US transfers two cutters to Georgian Coast Guard

Coast Guard Vice Adm. Sandra Stosz, Deputy Commandant Mission Support, presents a picture of a Island-class cutter to Major General Zurab Gamezardashvili, Deputy Minister of Internal Affairs of Georgia. Photo: US Coast Guard

The U.S. has transferred ownership of two former U.S. Coast Guard cutters, Jefferson Island and Staten Island, to the Georgian Coast Guard in a ceremony at the Coast Guard yard in Maryland, on September 30.

Jefferson Island and Staten Island, whose new names are Ochamchire and Dioskuria, are scheduled to be shipped to Georgia in summer 2017 after completing maintenance, upgrades, outfitting and training of Georgian coast guard crews in the Baltimore area.

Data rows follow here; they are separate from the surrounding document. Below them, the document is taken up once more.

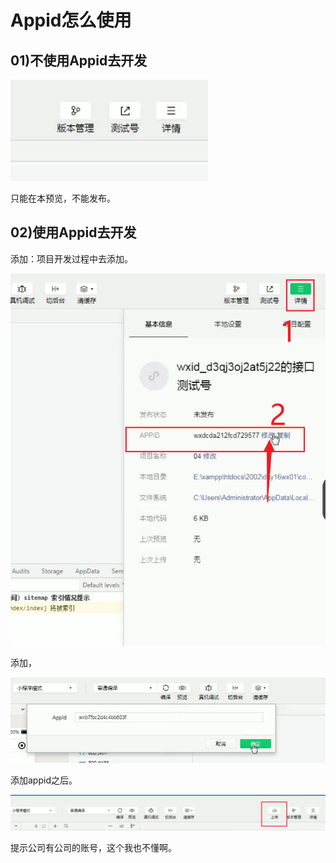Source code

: # Appid怎么使用

## 01)不使用Appid去开发

![image-20230916174101841](02Appid怎么使用.assets/image-20230916174101841.png)

只能在本预览，不能发布。



## 02)使用Appid去开发

添加：项目开发过程中去添加。

![image-20230916174231772](02Appid怎么使用.assets/image-20230916174231772.png)

添加，

![image-20230916174326166](02Appid怎么使用.assets/image-20230916174326166.png)

添加appid之后。

![image-20230916174410541](02Appid怎么使用.assets/image-20230916174410541.png)





提示公司有公司的账号，这个我也不懂啊。















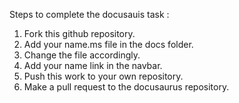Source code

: Steps to complete the docusauis task :

1. Fork this github repository.
2. Add your name.ms file in the docs folder.
3. Change the file accordingly.
4. Add your name link in the navbar.
5. Push this work to your own repository.
6. Make a pull request to the docusaurus repository.






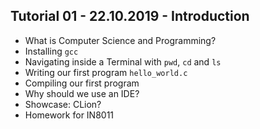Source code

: ## Tutorial 01 - 22.10.2019 - Introduction

* What is Computer Science and Programming?
* Installing `gcc`
* Navigating inside a Terminal with `pwd`, `cd` and `ls`
* Writing our first program `hello_world.c`
* Compiling our first program
* Why should we use an IDE?
* Showcase: CLion?
* Homework for IN8011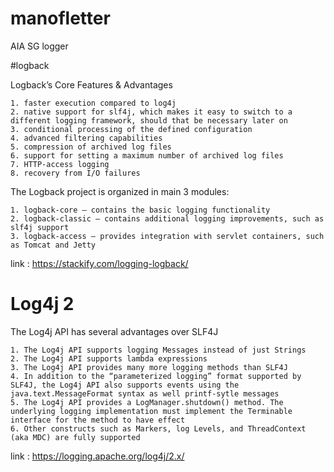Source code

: # manofletter
AIA SG logger

   #logback
   
   Logback’s Core Features & Advantages
   
    1. faster execution compared to log4j
    2. native support for slf4j, which makes it easy to switch to a different logging framework, should that be necessary later on
    3. conditional processing of the defined configuration
    4. advanced filtering capabilities
    5. compression of archived log files
    6. support for setting a maximum number of archived log files
    7. HTTP-access logging
    8. recovery from I/O failures
    
   The Logback project is organized in main 3 modules:
     
    1. logback-core – contains the basic logging functionality
    2. logback-classic – contains additional logging improvements, such as slf4j support
    3. logback-access – provides integration with servlet containers, such as Tomcat and Jetty

  link : https://stackify.com/logging-logback/
  
   # Log4j 2
   
   The Log4j API has several advantages over SLF4J
   
    1. The Log4j API supports logging Messages instead of just Strings
    2. The Log4j API supports lambda expressions
    3. The Log4j API provides many more logging methods than SLF4J 
    4. In addition to the “parameterized logging” format supported by SLF4J, the Log4j API also supports events using the java.text.MessageFormat syntax as well printf-sytle messages
    5. The Log4j API provides a LogManager.shutdown() method. The underlying logging implementation must implement the Terminable interface for the method to have effect
    6. Other constructs such as Markers, log Levels, and ThreadContext (aka MDC) are fully supported
    
  link : https://logging.apache.org/log4j/2.x/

The Coast Guard said it would provide new equipment and technical and training services worth $5.3 million under a Foreign Military Sales letter of offer and acceptance with Georgia.

The event marked the Office of International Acquisition’s first transfer of 110-foot patrol boats to a friendly nation through the Excess Defense Articles program, it was further added.

“The transfer of these boats will significantly enhance Georgia’s capacity to monitor and secure its coastline, and make Georgia a stronger bulwark against regional and transnational threats,” said Nicholas Berliner, deputy chief of mission at the U.S. Embassy in Tbilisi, Georgia, in his ceremony remarks.

Each 110-foot patrol boat transfer also saves the Coast Guard approximately $400,000 in remediation and disposal costs.

The Coast Guard decommissioned Jefferson Island and Staten Island in October 2014. The multimission 110-foot patrol boats entered service in the mid-1980s. Of the 49 original Island-class vessels, 27 remain in service. The Coast Guard is replacing the ships with 58 154-foot fast response cutters, 18 of which are in service.